Sea-Tac Explores Airport-owned GSE Model
In August 2009, the Seattle-Tacoma International Airport obtained $5 million in funding to purchase electric ground support equipment and charging stations. The award has been a boon to the airport’s goal of fully electrifying its GSE. To achieve the airport-wide approach, Sea-Tac has been exploring a new model for equipment ownership.
Funding for Electric
The airport obtained the funding for the vehicles through the Department of Energy’s American Recovery and Reinvestment Act of 2009. The airport worked with the Puget Sound Clean Cities Coalition to apply for the funding, which took about three months. A total of $15 million was awarded to the Clean Cities Coalition for four different projects, with the airport taking the largest share under the Transportation Sector Electrification portion of the grant.
The project to purchase electric equipment comes as part of the airport’s five-year plan to reduce emissions, under the strategic arm of this program designed to move people and goods more efficiently throughout the airport. (See Table 1)
The grant will subsidize the purchase of electric bag tugs, belt loaders and pushback tractors to replace its existing gas and diesel-powered equipment owned and operated by airlines. Based on tenant-airline estimates, the airport tenants have more than 650 ground vehicles that are looking to be replaced, according to Russ Simonson, senior environmental program manager at Port of Seattle.
The number of units the airport will be purchasing initially under the grant has yet to be determined, he says, adding that the business arrangements between the port and airlines for use of the equipment must be finalized before charging systems are installed and equipment is purchased.
Leasing Model
The final business arrangement could prove to be a unique model to airports in North America: one in which the airport might own the equipment and lease it for use on the ramp through an airline consortium.

> _RECORDS SUPPLIED_
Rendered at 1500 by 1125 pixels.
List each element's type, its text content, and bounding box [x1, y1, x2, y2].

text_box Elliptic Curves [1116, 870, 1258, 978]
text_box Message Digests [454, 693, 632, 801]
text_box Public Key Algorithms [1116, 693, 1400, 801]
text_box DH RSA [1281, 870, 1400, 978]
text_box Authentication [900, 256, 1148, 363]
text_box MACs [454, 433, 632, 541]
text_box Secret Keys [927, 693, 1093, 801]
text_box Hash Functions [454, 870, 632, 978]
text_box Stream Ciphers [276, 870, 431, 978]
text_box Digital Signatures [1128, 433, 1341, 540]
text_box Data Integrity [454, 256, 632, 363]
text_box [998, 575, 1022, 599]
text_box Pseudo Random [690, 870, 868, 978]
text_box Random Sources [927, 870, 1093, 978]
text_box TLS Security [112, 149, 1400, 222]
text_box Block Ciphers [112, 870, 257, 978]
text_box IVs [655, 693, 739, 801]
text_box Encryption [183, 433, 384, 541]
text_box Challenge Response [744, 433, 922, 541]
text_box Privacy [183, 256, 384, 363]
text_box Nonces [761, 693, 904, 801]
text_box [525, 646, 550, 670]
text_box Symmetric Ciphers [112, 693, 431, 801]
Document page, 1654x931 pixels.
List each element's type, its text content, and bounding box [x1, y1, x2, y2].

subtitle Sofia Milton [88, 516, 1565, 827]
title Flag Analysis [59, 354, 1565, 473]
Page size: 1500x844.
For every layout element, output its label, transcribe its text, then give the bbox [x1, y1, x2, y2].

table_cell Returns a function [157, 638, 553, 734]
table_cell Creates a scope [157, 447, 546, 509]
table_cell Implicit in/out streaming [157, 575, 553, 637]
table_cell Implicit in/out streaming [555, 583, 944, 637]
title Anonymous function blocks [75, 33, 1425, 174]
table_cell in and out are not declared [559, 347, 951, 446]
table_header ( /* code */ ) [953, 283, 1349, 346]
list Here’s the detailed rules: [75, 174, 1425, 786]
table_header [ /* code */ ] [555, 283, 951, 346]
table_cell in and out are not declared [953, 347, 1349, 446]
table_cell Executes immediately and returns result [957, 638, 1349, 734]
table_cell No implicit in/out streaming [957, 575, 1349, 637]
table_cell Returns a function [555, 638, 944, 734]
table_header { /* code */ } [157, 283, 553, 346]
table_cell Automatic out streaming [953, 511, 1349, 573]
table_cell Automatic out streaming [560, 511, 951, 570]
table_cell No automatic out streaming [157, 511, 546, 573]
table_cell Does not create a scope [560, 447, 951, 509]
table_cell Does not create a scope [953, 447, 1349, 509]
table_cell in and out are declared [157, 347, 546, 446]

> _PROBLEM SET_
1. In the Sea-Tac article, rewrite the paragraph beginning "The airport obtained the funding for the vehicles" as a short list that keeps its main facts.
2. Do the following statements agree with the Sea-Tac article? Answer yes or no for each, and quote the words of the article that decide it.
(a) The airport itself received $15 million for electric equipment.
(b) Applying for the funding took about three months.
(c) The number of units to be bought at first under the grant has already been set.

> _SOLUTIONS TO THE TASKS_
1.
- The funding came from the Department of Energy's American Recovery and Reinvestment Act of 2009.
- The airport applied together with the Puget Sound Clean Cities Coalition, and the application took about three months.
- The Clean Cities Coalition received $15 million in total for four projects.
- The airport took the largest share, under the Transportation Sector Electrification portion of the grant.

2.
(a) No: "obtained $5 million in funding to purchase electric ground support equipment and charging stations"
(b) Yes: "which took about three months"
(c) No: "has yet to be determined"